Merdeka.com Dipublikasikan 02.26, 04/08/2020

                Jemaah Haji Tawaf Menjaga Jarak di Masjidil Haram. ©2020 Saudi Ministry of Media/Handout via REUTERS
Pada akhir Februari, Arab Saudi menunda izin umrah untuk jemaah dari seluruh dunia, dalam rangka mencegah penyebaran virus corona. Pada 4 Maret, kerajaan tersebut juga menunda izin umrah bagi warga dan penduduk setempat.

Arab Saudi akan mengevaluasi pelaksanaan musim haji luar biasa tahun ini, yang digelar di tengah pandemi virus corona. Pelaksanaan ibadah haji 2020 selama dua pekan menerapkan keamanan tingkat tinggi dan berbagai pembatasan yang ketat. Demikian disampaikan Wakil dari Kementerian Haji dan Umrah Bidang Urusan Haji, Dr.
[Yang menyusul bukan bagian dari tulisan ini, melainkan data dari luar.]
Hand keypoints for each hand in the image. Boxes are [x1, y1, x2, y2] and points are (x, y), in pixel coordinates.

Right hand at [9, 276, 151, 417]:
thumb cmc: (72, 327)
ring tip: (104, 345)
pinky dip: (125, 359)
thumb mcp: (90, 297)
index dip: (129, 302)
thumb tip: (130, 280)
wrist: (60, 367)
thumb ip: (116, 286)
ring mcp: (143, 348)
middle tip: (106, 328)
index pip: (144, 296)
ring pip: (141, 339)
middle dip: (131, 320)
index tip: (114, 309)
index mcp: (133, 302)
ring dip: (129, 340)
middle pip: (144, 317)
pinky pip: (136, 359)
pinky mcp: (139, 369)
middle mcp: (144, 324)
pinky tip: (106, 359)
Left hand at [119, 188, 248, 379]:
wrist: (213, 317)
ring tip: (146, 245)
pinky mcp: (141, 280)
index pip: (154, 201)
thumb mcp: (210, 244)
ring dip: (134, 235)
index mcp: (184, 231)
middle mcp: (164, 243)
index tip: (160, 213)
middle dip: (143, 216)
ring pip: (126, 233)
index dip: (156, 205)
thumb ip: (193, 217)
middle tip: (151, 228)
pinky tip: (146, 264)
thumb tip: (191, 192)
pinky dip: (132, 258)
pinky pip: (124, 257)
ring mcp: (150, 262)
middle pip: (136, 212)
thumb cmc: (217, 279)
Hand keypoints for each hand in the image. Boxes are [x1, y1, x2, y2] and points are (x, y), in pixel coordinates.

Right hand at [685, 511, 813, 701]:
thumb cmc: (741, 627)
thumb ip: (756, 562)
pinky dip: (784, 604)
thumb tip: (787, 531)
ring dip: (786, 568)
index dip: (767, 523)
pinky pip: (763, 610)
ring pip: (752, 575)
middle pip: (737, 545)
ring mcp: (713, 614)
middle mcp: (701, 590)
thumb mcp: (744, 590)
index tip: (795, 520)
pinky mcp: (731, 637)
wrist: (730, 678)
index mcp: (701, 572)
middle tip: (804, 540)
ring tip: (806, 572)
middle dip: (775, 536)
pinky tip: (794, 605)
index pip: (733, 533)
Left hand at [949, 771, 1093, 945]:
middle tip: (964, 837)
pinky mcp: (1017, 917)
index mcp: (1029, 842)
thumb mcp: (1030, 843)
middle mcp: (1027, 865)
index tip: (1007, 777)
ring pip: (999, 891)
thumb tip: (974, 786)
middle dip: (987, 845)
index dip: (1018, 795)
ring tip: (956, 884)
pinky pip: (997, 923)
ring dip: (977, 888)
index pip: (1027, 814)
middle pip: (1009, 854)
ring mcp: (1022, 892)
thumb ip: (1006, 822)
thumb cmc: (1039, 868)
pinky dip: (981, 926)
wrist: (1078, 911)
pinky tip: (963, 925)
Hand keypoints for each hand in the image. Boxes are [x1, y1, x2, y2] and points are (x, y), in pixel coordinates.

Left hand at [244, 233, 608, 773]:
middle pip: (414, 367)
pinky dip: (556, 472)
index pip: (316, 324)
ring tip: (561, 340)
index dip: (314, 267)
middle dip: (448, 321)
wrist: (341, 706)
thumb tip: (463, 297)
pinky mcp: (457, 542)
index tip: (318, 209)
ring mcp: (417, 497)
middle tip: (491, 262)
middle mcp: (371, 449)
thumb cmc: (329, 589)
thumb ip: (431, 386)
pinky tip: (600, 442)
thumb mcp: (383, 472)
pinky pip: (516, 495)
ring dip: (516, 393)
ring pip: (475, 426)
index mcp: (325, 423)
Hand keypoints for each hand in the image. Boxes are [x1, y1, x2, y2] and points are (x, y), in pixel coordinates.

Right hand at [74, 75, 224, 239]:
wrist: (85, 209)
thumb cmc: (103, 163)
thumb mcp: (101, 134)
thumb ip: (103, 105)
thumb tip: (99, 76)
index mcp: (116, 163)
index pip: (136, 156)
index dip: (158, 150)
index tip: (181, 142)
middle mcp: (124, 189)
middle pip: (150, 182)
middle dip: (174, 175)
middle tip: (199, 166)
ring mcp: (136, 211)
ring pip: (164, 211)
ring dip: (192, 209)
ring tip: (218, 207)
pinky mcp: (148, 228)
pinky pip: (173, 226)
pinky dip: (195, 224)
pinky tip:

Hussein al-Sharif, kepada media lokal pada Senin.

Dia menambahkan, kementeriannya akan mengumpulkan berbagai pelajaran selama penerapan prosedur kesehatan dan pengaturan logistik selama musim haji 2020 dan akan mulai mempersiapkan musim umrah selanjutnya, menurut koran Okaz, dikutip dari Alarabiya, Selasa (4/8).

Pada akhir Februari, Arab Saudi menunda izin umrah untuk jemaah dari seluruh dunia, dalam rangka mencegah penyebaran virus corona. Pada 4 Maret, kerajaan tersebut juga menunda izin umrah bagi warga dan penduduk setempat.

Kesuksesan Penyelanggaraan Haji 2020

Para jemaah haji menyempurnakan semua rukun haji pada Minggu.

Presiden Jenderal Urusan Dua Masjid Suci, Sheikh Abdulrahman bin Abdulaziz Al-Sudais mengumumkan kesuksesan musim haji tahun ini dan upaya pihak berwenang untuk melindungi para jemaah dan memastikan kepatuhan terhadap tindakan pencegahan yang ketat, menurut kantor berita pemerintah, SPA.

Negara kerajaan ini hanya mengizinkan 10.000 penduduk Arab Saudi beragam kewarganegaraan untuk melaksanakan ibadah haji tahun ini akibat pandemi Covid-19.

Haji adalah salah satu rukun Islam dan diwajibkan bagi Muslim yang mampu sekali seumur hidup. Diperkirakan 2,5 juta jemaah dari seluruh dunia melaksanakan ibadah haji setiap tahun.